The Scotsman Guide - Victor Whitman - 16 December 2016
Mortgage lender optimism has plummeted with the rapid rise in rates following the presidential election.
Lenders were downbeat about the outlook for home purchases and refinance activity over the next three months as key rates have climbed above 4 percent, Fannie Mae’s most recent survey of lenders indicates. The outlook for refinancing fell to an all-time survey low, and lenders reported a negative outlook on profit margins, Fannie reported. Most lenders cited the higher rates for their pessimistic outlook.
“The survey captured lenders’ bearish sentiment driven by the recent surge in mortgage rates — a level of bearishness last seen in the summer of 2013 during the taper tantrum,” said Doug Duncan, senior vice president and chief economist at Fannie Mae. “
Duncan said that rates could go potentially go down, which would reverse the expected decline in volumes.

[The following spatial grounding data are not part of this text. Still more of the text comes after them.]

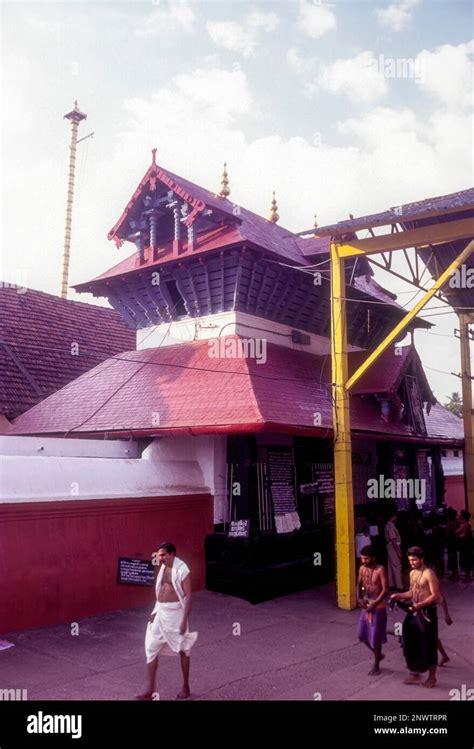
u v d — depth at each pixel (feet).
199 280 51.98
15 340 63.82
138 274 54.08
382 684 26.63
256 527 42.96
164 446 44.01
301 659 30.09
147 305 56.44
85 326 73.92
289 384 48.01
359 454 58.65
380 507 57.00
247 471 43.42
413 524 55.47
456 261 40.27
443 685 26.43
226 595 41.83
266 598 41.98
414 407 60.75
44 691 24.86
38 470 34.94
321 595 44.47
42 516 34.01
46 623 33.53
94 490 37.29
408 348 58.90
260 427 38.75
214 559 43.29
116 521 37.96
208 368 47.98
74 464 37.19
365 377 57.52
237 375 45.52
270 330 54.24
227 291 50.98
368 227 41.57
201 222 53.16
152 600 39.52
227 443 46.39
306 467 50.19
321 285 57.16
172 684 26.12
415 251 44.01
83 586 35.60
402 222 40.37
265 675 27.61
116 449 46.44
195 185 58.23
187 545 42.27
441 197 42.78
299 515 48.34
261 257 49.93
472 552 52.95
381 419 56.13
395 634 33.37
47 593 33.73
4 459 33.83
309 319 58.39
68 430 47.39
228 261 49.85
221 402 43.04
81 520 36.04
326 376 53.98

“However, the potential normalization of interest rates after a sustained period of strong refinancing volumes presents the biggest business challenge facing mortgage lenders in some time,” Duncan said.
Fannie Mae’s survey comes as other forecasters have predicted rockier waters for the mortgage industry.
The Mortgage Bankers Association cut by 3.5 percent its forecast for overall single-family originations in the first quarter, after the Federal Reserve raised the federal funds rate by a quarter percent on Wednesday. Fed policymakers now believe there will be three more rate increases in 2017.
Freddie Mac’s Chief Economist Sean Becketti said this week that if mortgage rates continue to rise,”expect mortgage activity to be significantly subdued in 2017."